## Document section
Accordingly, in comparison with the uprising of the peasants as well as that of the nobles under Franz von Sickingen—both of which had the principle in common of basing participation in the government, more definitely than had before been the case, upon landholding—the rising monarchical idea was relatively a justifiable and revolutionary factor, since it was based upon the idea of a state sovereignty independent of landholding, representing the national idea independent of private property relations; and it was just this which gave it the power for a victorious development and for the suppression of the uprising of the peasants and the nobles.

I have gone into this point somewhat explicitly, in the first place to show the reasonableness and the progress of liberty in the development of history, even by an example in which this is not at all evident on superficial observation; in the second place, because historians are still far from recognizing this reactionary character of the peasant uprising and the reason for its failure, which lay chiefly in this aspect; but, rather deceived by external appearances, they have considered the Peasant War a truly revolutionary movement.

## Data extract
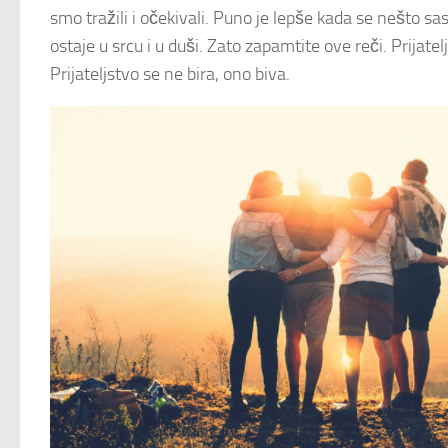
smo tražili i očekivali. Puno je lepše kada se nešto s
ostaje u srcu i u duši. Zato zapamtite ove reči. Prijatelj
Prijateljstvo se ne bira, ono biva.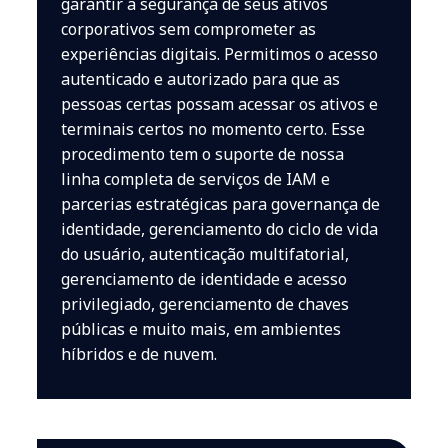
garantir a segurança de seus ativos
corporativos sem comprometer as
experiências digitais. Permitimos o acesso
autenticado e autorizado para que as
pessoas certas possam acessar os ativos e
terminais certos no momento certo. Esse
procedimento tem o suporte de nossa
linha completa de serviços de IAM e
parcerias estratégicas para governança de
identidade, gerenciamento do ciclo de vida
do usuário, autenticação multifatorial,
gerenciamento de identidade e acesso
privilegiado, gerenciamento de chaves
públicas e muito mais, em ambientes
híbridos e de nuvem.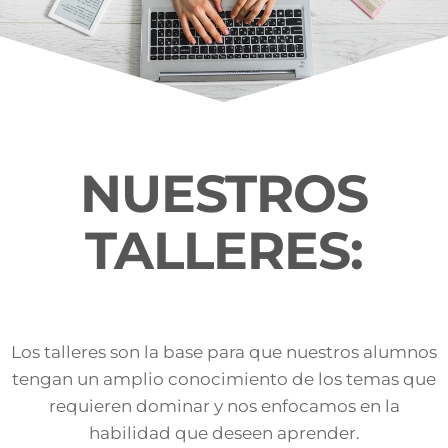
NUESTROS
TALLERES:
Los talleres son la base para que nuestros alumnos
tengan un amplio conocimiento de los temas que
requieren dominar y nos enfocamos en la
habilidad que deseen aprender.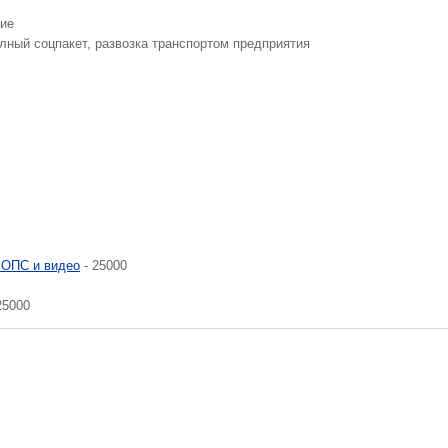
ние
олный соцпакет, развозка транспортом предприятия
 ОПС и видео
- 25000
25000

## Activity A
Answer these questions from the passage on the Peasant War, one line each:
(i) What principle did the uprising of the peasants and that of the nobles under Franz von Sickingen have in common?
(ii) On what idea was the rising monarchical idea based?
(iii) How have historians considered the Peasant War?
## Activity B
Continue the passage on the Peasant War from its last sentence.

## Exercise answer A
(i) Basing participation in the government, more definitely than before, upon landholding.
(ii) The idea of a state sovereignty independent of landholding.
(iii) As a truly revolutionary movement.

## Exercise answer B
Finally, in the third place, because at all ages this phenomenon is frequently repeated—that men who do not think clearly (among whom are often found those apparently most highly educated, even professors) have fallen into the tremendous mistake of taking for a new revolutionary principle what is only a more logical and clear expression of the thought of a period and of institutions which are just passing away.

Gentlemen, let me warn you against such men, who are revolutionists only in their own imaginations, and such tendencies, because we shall have them in the future as we have had them in the past. We can also derive consolation from the fact that the numerous movements which, after momentary success, have immediately, or in a short time, come to naught again, which we find in history and which may cloud the superficial vision of many a patriot with gloomy forebodings, have never been revolutionary movements except in imagination. A true revolutionary movement, one which rests upon a really new idea, as the more thoughtful man can prove from history to his consolation, has never yet failed, at least not permanently.

I return to my main subject. If the Peasant Wars are revolutionary only in imagination, what was really and truly revolutionary at that time was the advance in manufacturing—the production of the middle class, the constantly developing division of labor, and the resulting wealth in capital, which accumulated exclusively in the hands of the middle class because it was just this class that devoted itself to production and reaped its profits.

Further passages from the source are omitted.